## PASSAGE TO READ
>> begin

Transcript for July 18 Guests: Sen. Robert Byrd, D-W.Va.
Copyright© 2004, National Broadcasting Company, Inc. All Rights Reserved.
PLEASE CREDIT ANY QUOTES OR EXCERPTS FROM THIS NBC TELEVISION PROGRAM TO "NBC NEWS' MEET THE PRESS."
NBC News
MEET THE PRESS Sunday, July 18, 2004
MR. RUSSERT: But, first, Robert C. Byrd has been a senator for 45 years, serving with 11 presidents and now says our current president is "...a dangerous leader in a dangerous time."
Senator Byrd, welcome.
SEN. ROBERT BYRD, (D-WV): Thank you.
MR. RUSSERT: Why would you say our commander in chief is a dangerous leader?
SEN. BYRD: He doesn't like to answer questions. He doesn't like to build a consensus. He doesn't like consultation. He is a man who's governed by his instincts, he says. That's fine. I don't believe, however, that we should have a national leader who is governed by his instincts.
MR. RUSSERT: In the midst of the war in Iraq, the war in Afghanistan, what message do you think it sends to the world when someone like you says that President Bush is dangerous, reckless and arrogant?
SEN. BYRD: I hope that the world will listen. This book constitutes a wake-up call, a wake-up call not only to our own people but to the world.
MR. RUSSERT: Let me show you what you also say in the book. Back in October of 2002, only 23 senators opposed a resolution authorizing the president to go to war. "In the end, only 22 other members voted to oppose this despicable grant of authority. ...Never in my half century of congressional service had the United States Senate proved unworthy of its great name. What would the framers have thought? In this terrible show of weakness, the Senate left an indelible stain upon its own escutcheon. Having revered the Senate during my service for more than forty years, I was never pained so much."

>> end

## DATA EXTRACT
>> begin

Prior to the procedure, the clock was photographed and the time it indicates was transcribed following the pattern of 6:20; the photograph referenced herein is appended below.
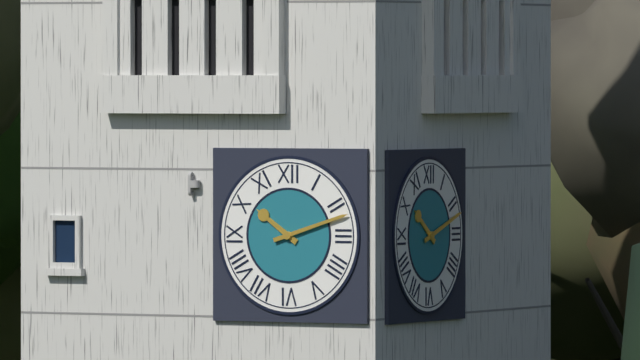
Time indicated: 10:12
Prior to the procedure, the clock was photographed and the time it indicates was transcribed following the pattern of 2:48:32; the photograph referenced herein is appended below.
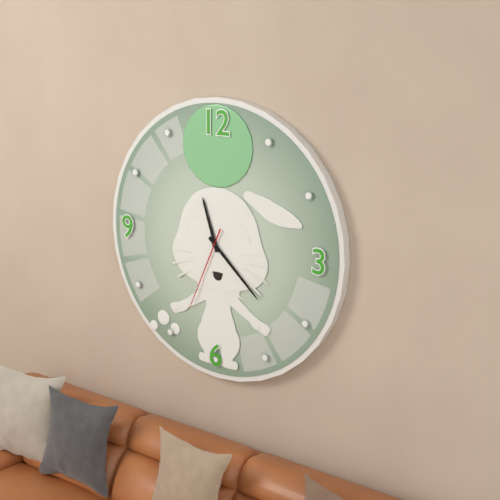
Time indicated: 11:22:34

>> end

## WHAT TO DO
a) In the Meet the Press transcript, how many presidents had Robert C. Byrd served with as a senator?
b) Duplicate the part of the Meet the Press transcript that opens with the words containing "SEN. BYRD: He" and closes with "by his instincts.".

## SOLUTIONS
a) 11 presidents

b)
SEN. BYRD: He doesn't like to answer questions. He doesn't like to build a consensus. He doesn't like consultation. He is a man who's governed by his instincts, he says. That's fine. I don't believe, however, that we should have a national leader who is governed by his instincts.